◆ **EXERCISE GOAL**
If a line of the records holds the word "ایمیل", copy it out.

Excerpts from a dataset:

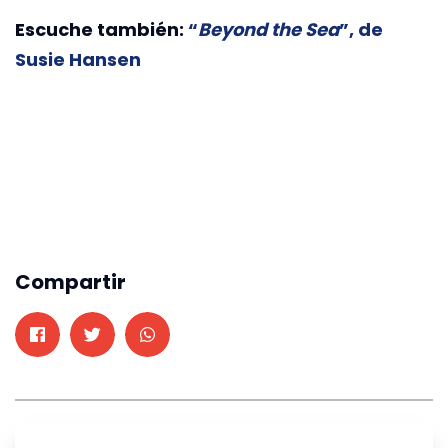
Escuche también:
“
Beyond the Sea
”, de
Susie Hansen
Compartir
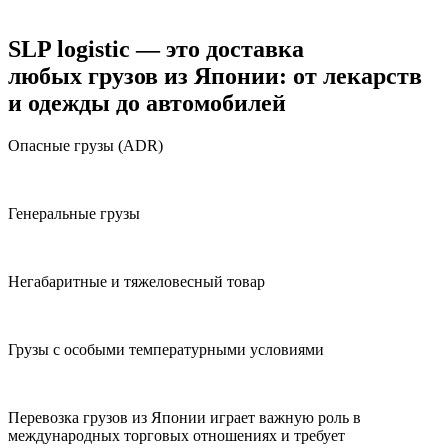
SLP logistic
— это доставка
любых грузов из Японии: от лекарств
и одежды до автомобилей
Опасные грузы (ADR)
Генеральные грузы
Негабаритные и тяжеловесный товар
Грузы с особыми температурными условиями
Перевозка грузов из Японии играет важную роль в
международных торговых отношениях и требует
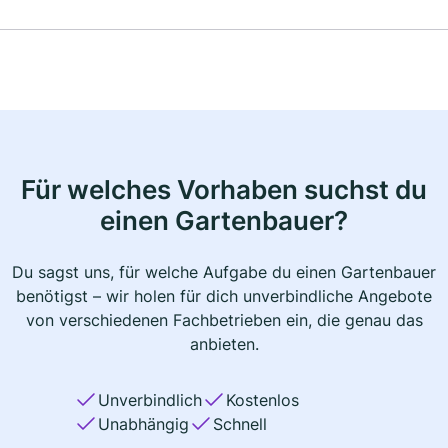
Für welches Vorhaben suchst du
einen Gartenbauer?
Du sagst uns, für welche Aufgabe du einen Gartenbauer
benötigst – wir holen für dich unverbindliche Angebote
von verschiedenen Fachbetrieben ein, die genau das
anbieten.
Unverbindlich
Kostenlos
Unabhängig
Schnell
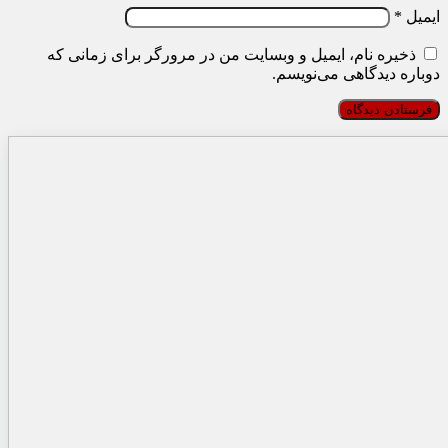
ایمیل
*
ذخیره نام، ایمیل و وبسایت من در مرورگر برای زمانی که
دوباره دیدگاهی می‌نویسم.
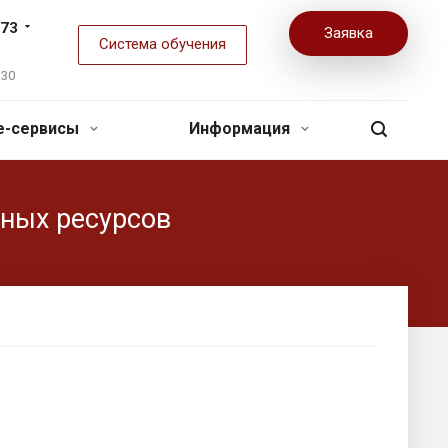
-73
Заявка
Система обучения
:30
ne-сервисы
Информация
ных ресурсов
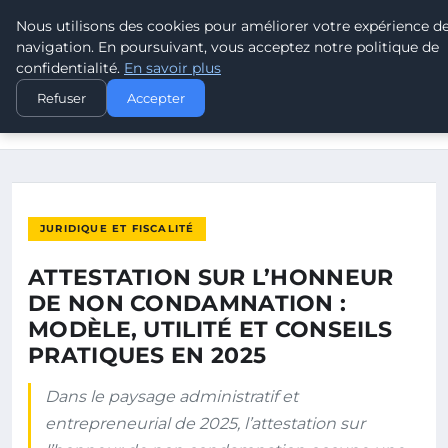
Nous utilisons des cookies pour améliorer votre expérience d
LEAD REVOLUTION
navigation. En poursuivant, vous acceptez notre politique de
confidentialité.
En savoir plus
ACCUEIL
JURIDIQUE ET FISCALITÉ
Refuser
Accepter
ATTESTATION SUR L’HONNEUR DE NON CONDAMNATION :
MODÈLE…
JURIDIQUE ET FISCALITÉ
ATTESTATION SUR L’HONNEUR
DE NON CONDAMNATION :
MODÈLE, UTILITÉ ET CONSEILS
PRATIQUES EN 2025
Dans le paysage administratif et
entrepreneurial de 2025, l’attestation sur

◆ **EXERCISE SOLUTION**
ایمیل
ذخیره نام، ایمیل و وبسایت من در مرورگر برای زمانی که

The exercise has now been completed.